Lay out the rows below as a numbered list with blank lines left out. Begin at the row that contains "Under every image write", and stop after the row that contains "0.012564, 0.969930, -0.508827]]".

(Beginning of SOURCE MATERIAL)

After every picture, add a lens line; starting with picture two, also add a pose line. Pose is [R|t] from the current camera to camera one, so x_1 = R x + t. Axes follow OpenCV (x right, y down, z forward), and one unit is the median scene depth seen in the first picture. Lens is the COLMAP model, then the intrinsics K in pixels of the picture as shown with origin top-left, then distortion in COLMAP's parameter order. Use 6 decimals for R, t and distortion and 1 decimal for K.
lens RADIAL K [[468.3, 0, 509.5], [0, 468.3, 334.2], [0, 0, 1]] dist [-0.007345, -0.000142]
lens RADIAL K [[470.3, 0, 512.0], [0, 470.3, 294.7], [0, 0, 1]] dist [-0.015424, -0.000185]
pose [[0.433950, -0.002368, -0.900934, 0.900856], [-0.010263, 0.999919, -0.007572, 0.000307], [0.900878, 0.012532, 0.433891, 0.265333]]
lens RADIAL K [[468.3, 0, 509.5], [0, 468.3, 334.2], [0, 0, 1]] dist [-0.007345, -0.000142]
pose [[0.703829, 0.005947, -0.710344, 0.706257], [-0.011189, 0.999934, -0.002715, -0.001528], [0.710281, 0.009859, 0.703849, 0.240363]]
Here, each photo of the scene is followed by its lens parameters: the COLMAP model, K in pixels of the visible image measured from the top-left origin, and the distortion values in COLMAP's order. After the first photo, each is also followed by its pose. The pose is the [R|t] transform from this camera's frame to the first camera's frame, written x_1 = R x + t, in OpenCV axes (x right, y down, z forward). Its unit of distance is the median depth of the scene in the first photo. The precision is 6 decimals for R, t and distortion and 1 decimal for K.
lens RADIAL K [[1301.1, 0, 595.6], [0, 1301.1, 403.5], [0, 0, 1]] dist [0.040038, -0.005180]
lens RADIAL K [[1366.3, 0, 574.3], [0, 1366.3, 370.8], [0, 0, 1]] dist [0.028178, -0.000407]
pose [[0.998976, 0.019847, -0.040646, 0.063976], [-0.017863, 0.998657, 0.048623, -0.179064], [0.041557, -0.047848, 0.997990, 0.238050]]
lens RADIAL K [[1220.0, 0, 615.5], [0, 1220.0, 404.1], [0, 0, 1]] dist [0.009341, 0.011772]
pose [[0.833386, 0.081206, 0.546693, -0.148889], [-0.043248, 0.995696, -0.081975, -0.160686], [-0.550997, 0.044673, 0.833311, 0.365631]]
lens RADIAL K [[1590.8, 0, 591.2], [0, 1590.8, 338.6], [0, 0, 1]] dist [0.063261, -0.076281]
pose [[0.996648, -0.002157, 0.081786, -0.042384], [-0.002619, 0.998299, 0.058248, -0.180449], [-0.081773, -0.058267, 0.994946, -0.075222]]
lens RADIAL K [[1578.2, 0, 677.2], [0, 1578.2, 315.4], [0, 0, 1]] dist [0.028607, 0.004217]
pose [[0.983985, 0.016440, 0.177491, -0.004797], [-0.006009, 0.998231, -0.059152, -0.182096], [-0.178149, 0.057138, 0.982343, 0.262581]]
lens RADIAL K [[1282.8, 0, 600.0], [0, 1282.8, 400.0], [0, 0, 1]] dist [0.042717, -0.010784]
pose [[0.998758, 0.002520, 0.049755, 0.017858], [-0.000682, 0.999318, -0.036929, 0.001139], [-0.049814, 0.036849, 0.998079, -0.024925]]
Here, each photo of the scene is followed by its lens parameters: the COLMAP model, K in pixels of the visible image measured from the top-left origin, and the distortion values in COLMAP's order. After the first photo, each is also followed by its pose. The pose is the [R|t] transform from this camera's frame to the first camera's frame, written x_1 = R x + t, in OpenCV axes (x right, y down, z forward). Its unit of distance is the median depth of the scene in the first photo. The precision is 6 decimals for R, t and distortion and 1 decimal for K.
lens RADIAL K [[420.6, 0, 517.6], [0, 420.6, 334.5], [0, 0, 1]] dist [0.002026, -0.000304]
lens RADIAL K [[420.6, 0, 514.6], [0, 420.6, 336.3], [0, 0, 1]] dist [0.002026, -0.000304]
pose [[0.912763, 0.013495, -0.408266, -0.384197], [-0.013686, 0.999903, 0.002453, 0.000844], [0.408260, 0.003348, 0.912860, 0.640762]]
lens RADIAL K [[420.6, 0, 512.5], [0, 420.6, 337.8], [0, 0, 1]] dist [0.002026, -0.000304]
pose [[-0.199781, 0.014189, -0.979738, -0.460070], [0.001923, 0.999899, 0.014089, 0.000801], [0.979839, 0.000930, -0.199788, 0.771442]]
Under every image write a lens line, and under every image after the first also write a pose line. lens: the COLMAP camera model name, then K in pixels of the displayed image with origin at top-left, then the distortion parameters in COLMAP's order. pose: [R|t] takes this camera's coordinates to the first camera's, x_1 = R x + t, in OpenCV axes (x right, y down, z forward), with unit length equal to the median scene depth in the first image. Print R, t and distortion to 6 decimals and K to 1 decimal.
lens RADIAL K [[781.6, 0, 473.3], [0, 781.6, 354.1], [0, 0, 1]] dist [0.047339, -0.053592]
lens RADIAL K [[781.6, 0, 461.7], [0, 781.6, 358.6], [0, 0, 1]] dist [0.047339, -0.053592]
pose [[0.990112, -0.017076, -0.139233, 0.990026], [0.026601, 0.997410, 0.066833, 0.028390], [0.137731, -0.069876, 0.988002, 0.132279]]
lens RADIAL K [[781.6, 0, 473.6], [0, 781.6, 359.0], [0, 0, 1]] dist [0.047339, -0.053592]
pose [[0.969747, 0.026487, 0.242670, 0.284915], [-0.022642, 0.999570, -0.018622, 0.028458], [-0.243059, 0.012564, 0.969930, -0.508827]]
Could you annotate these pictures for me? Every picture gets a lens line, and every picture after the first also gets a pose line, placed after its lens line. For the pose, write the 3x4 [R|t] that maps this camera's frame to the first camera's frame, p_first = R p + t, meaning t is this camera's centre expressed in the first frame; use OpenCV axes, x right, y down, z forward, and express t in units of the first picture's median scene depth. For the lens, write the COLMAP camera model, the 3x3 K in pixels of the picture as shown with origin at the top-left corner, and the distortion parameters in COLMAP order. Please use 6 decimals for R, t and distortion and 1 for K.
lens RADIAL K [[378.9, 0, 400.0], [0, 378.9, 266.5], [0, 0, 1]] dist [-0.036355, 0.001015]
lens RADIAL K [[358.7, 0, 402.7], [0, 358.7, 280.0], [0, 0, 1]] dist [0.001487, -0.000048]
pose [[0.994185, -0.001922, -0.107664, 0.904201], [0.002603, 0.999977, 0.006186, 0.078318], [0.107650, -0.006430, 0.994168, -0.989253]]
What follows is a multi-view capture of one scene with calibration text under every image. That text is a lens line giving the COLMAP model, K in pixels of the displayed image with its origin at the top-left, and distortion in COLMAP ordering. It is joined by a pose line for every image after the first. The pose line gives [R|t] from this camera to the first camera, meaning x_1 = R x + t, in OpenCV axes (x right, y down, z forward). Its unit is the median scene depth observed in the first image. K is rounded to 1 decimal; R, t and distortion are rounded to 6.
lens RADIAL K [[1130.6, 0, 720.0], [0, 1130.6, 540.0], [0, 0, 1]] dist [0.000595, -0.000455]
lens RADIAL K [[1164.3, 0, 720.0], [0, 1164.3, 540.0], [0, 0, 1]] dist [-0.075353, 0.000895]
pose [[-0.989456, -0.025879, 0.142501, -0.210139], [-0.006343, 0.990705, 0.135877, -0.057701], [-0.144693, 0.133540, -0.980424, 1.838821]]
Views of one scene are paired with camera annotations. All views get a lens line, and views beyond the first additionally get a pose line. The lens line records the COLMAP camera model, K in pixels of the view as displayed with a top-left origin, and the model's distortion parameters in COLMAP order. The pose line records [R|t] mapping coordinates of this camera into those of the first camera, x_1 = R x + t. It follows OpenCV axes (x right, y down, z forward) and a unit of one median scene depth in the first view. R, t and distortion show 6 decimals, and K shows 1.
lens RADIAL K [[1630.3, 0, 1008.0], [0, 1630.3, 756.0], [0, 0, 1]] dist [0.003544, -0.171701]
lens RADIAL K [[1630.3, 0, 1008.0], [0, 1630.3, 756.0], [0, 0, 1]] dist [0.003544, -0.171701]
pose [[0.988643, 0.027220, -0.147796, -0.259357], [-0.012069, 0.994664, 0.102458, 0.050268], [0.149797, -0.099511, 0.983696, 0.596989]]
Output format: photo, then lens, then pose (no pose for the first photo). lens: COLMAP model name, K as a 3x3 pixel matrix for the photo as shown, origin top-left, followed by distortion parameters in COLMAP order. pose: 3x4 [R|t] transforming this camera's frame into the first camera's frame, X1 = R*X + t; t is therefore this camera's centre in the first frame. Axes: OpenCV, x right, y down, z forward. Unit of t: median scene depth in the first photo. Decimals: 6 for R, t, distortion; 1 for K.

(End of SOURCE MATERIAL)

▸ **EXPECTED ANSWER**:
1. Under every image write a lens line, and under every image after the first also write a pose line. lens: the COLMAP camera model name, then K in pixels of the displayed image with origin at top-left, then the distortion parameters in COLMAP's order. pose: [R|t] takes this camera's coordinates to the first camera's, x_1 = R x + t, in OpenCV axes (x right, y down, z forward), with unit length equal to the median scene depth in the first image. Print R, t and distortion to 6 decimals and K to 1 decimal.
2. lens RADIAL K [[781.6, 0, 473.3], [0, 781.6, 354.1], [0, 0, 1]] dist [0.047339, -0.053592]
3. lens RADIAL K [[781.6, 0, 461.7], [0, 781.6, 358.6], [0, 0, 1]] dist [0.047339, -0.053592]
4. pose [[0.990112, -0.017076, -0.139233, 0.990026], [0.026601, 0.997410, 0.066833, 0.028390], [0.137731, -0.069876, 0.988002, 0.132279]]
5. lens RADIAL K [[781.6, 0, 473.6], [0, 781.6, 359.0], [0, 0, 1]] dist [0.047339, -0.053592]
6. pose [[0.969747, 0.026487, 0.242670, 0.284915], [-0.022642, 0.999570, -0.018622, 0.028458], [-0.243059, 0.012564, 0.969930, -0.508827]]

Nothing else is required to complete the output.